Basic Theorems Regarding Centralizers of a Subset of a Group

# Basic Theorems Regarding Centralizers of a Subset of a Group

Recall from The Centralizer of a Subset A of a Group G, CG(A) page that if G is a group and A is a nonempty subset of G then the centralizer of A in G is defined to be:

(1)\begin{align} \quad C_G(A) = \{ g \in G : gag^{-1} = a \quad \forall a \in A \} \end{align}

We proved that $C_G(A)$ is always a subgroup of $G$, that is:

(2)\begin{align} \quad C_G(A) \leq G \end{align}

We will now prove some basic results regarding centralizers.

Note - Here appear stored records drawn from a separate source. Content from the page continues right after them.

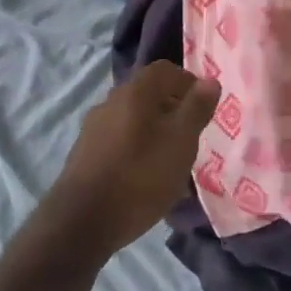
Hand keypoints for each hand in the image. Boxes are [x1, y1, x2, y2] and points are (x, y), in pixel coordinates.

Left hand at [52, 62, 220, 253]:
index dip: (187, 81)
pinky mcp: (84, 153)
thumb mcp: (181, 142)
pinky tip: (146, 177)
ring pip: (133, 119)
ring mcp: (93, 128)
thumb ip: (196, 109)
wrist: (81, 221)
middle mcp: (110, 101)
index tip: (204, 105)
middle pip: (147, 94)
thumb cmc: (140, 176)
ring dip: (154, 131)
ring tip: (171, 160)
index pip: (164, 69)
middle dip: (172, 109)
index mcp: (135, 92)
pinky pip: (119, 140)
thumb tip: (209, 81)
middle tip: (191, 134)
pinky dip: (137, 149)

Proposition 1: Let $G$ be a group. Then $C_G(Z(G)) = G$. |

**Proof:**Note that if $h \in Z(G)$ then $gh = hg$ for all $g \in G$, i.e., $ghg^{-1} = h$ for all $g \in G$. Since this holds true for all $h \in Z(G)$ and for all $g \in G$ we see that $C_G(Z(G)) = G$. $\blacksquare$

Proposition 2: Let $G$ be a group and let $A$ and $B$ both be nonempty subsets of $G$. If $A \subseteq B$ then $C_G(B) \leq C_G(A)$. |

**Proof:**Suppose that $A \subseteq B$. Let $g \in C_G(B)$. Then $gbg^{-1} = b$ for all $b \in B$. Since $A \subseteq B$ we have more specifically that $gag^{-1} = a$ for all $a \in A$. Thus $g \in C_G(A)$ and so $C_G(B) \leq C_G(A)$. $\blacksquare$

Proposition 3: Let $G$ be a group and let $H$ be a subgroup of $G$. Then $H \leq C_G(H)$ if and only if $H$ is abelian. |

**Proof:**$\Rightarrow$ Suppose that $H \leq C_G(H)$. Let $h_1, h_2 \in H$. Since $h_1 \in H \leq C_G(H)$ we have that $h_1h'h_1^{-1} = h'$ for all $h' \in H$. In particular we have that $h_1h_2h_1^{-1} = h_2$, i.e., $h_1h_2 = h_2h_1$. So $H$ is abelian.

- $\Leftarrow$ Conversely, suppose that $H$ is abelian. Let $h \in H$. Then $hh'h^{-1} = h'$ for all $h' \in H$. That is, $h \in C_G(H) = \{ g \in G : gh'g^{-1} = h' \quad \forall h' \in H \}$, so $H \leq C_G(H)$.

Proposition 4: Let $G$ be a group and let $A$ be a nonempty set. Then $Z(G) \leq C_G(A)$. |

**Proof:**Note that $A \subseteq G$. So by Proposition 2 we have that:

\begin{align} \quad Z(G) = C_G(G) \leq C_G(A) \quad \blacksquare \end{align}